Der Quartierverein Oerlikon schätzt den (teilweisen) Erhalt der beiden Gebäude. Allerdings genügt ihm das nicht. «Es braucht die Erhaltung weiterer ehemaliger Industriebauten, insbesondere des Ensembles mit dem letzten Hochkamin.» Er lehnt deshalb die Teilrevision der Sonderbauvorschriften in der vorliegenden Form ab. Auf dem Areal mit dem Hochkamin plant die Stadt im Übrigen gemeinnützigen Wohnungen. Vermutlich nach den Sommerferien kommt die Weisung im Rat zur Debatte.
«Wenn der Gemeinderat diese in der vorliegenden Form genehmigt, verschwinden weitere bauliche Zeugen der grossen industriellen Vergangenheit Oerlikons», hält der Quartierverein fest. «Wir wehren uns dagegen, dass nun nochmals das Gleiche geschieht wie vor gut zwanzig Jahren und die Zeugen der Vergangenheit rücksichtslos beseitigt werden.» Die Mitglieder des Quartiervereins Oerlikon stimmten an der Mitgliederversammlung der Resolution zu.
«Nicht um jeden Preis verdichten»
Auch Gemeinderäte unterstützen diese.
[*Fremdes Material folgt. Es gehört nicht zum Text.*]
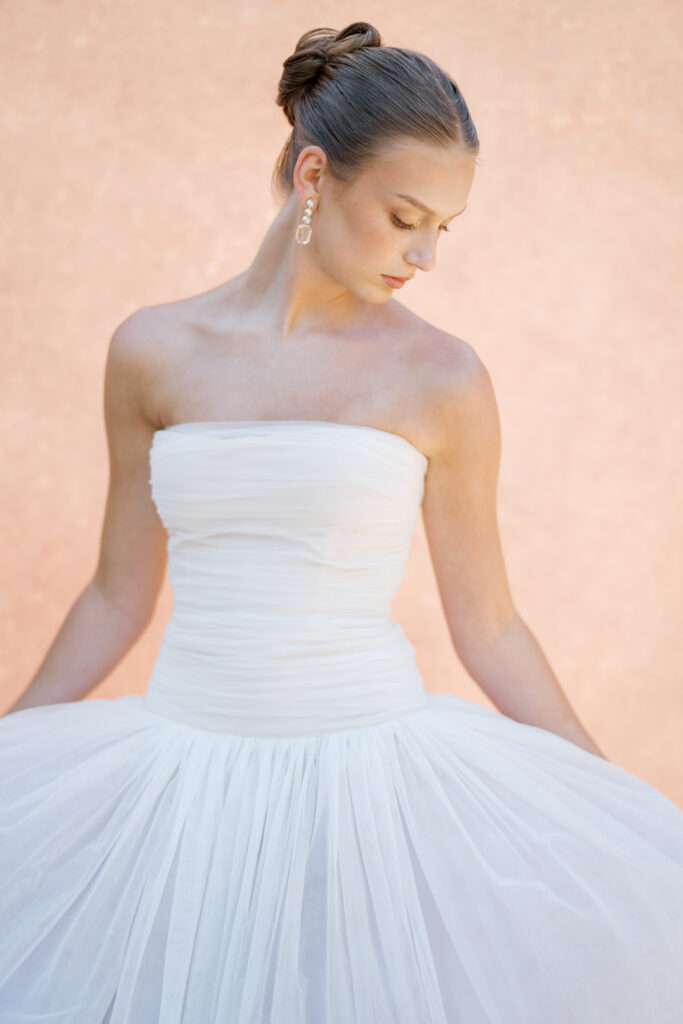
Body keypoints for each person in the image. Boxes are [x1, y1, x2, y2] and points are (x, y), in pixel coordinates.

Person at [1, 20, 682, 1023]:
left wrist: (606, 806)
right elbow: (116, 590)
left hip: (371, 788)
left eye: (444, 227)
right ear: (314, 174)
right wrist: (15, 742)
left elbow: (487, 622)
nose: (427, 255)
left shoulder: (442, 376)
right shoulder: (151, 350)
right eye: (407, 216)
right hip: (183, 783)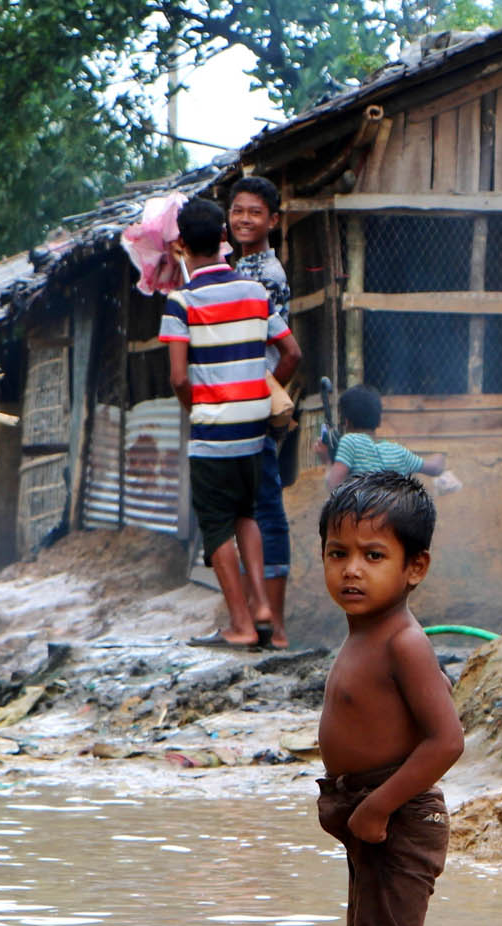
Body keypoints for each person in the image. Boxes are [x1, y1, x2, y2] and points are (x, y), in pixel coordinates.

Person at [314, 471, 464, 926]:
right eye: (338, 554)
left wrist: (376, 807)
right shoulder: (364, 633)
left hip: (398, 820)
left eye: (374, 556)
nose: (352, 570)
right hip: (373, 820)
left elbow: (446, 740)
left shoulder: (404, 641)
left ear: (415, 568)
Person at [161, 197, 292, 649]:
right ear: (223, 239)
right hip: (253, 429)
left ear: (180, 245)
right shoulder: (256, 293)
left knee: (217, 524)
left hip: (212, 431)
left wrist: (194, 409)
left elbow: (179, 376)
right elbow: (291, 352)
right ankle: (262, 609)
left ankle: (239, 623)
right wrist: (262, 391)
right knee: (247, 515)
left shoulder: (181, 302)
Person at [226, 176, 304, 649]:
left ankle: (274, 625)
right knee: (253, 510)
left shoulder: (264, 276)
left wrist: (272, 397)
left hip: (252, 406)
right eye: (238, 211)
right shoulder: (240, 267)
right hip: (247, 405)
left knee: (266, 510)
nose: (244, 220)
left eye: (255, 212)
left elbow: (284, 351)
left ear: (273, 220)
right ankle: (260, 620)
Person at [324, 385, 460, 494]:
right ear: (379, 420)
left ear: (347, 422)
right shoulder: (397, 451)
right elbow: (435, 468)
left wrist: (327, 460)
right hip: (392, 523)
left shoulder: (350, 441)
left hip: (363, 522)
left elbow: (333, 484)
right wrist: (441, 456)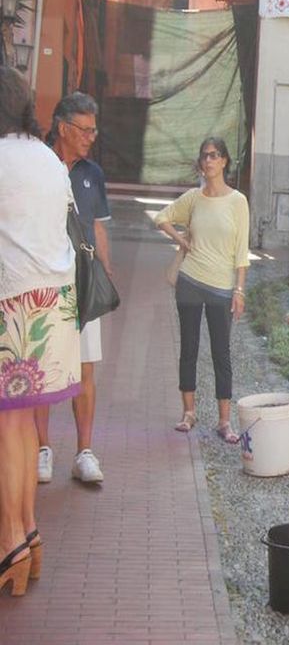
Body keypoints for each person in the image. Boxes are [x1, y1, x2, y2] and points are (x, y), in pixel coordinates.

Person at [0, 67, 81, 596]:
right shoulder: (48, 159)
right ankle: (28, 535)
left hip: (13, 302)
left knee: (8, 426)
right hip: (54, 306)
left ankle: (10, 542)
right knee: (24, 423)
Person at [34, 92, 111, 485]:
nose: (90, 138)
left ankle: (84, 452)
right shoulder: (38, 165)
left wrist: (105, 275)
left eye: (94, 130)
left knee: (85, 369)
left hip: (83, 284)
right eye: (84, 130)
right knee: (43, 371)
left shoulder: (92, 173)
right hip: (45, 284)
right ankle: (42, 450)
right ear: (62, 128)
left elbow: (97, 226)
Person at [155, 137, 249, 443]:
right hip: (190, 282)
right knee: (189, 349)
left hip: (222, 288)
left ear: (224, 161)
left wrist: (239, 290)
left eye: (214, 155)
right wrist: (181, 241)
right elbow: (161, 218)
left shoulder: (238, 201)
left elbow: (242, 251)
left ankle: (224, 421)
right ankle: (188, 413)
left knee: (222, 353)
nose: (208, 160)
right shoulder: (193, 198)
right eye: (204, 156)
Auf Anfrage teilt Ernst Danner, Gemeinderat EVP, mit: «Die EVP Zürich 11 und 12 hat sich bereits im Rahmen des Einwendungsverfahrens zu den Sonderbauvorschriften klar für die Erhaltung der noch vorhandenen historischen Industriebauten eingesetzt, darunter die ehemalige Heizzentrale mit Hochkamin und umgebenden Bauten.» Heidi Egger (SP) unterstützt die Resolution des Quartiervereins ebenfalls. «Ich bin auch der Meinung, dass mehr Industriezeugen erhalten bleiben sollten.» Reto Brüesch (SVP) weist darauf hin, dass die Stadt entscheiden müsse, ob sie immer mehr verdichten wolle, um weitere Menschen anzuziehen oder ob sie alte Industrie-Bauzeugen bewahren wolle. «Für die SVP ist klar, verdichten um jeden Preis ist der falsche Weg.»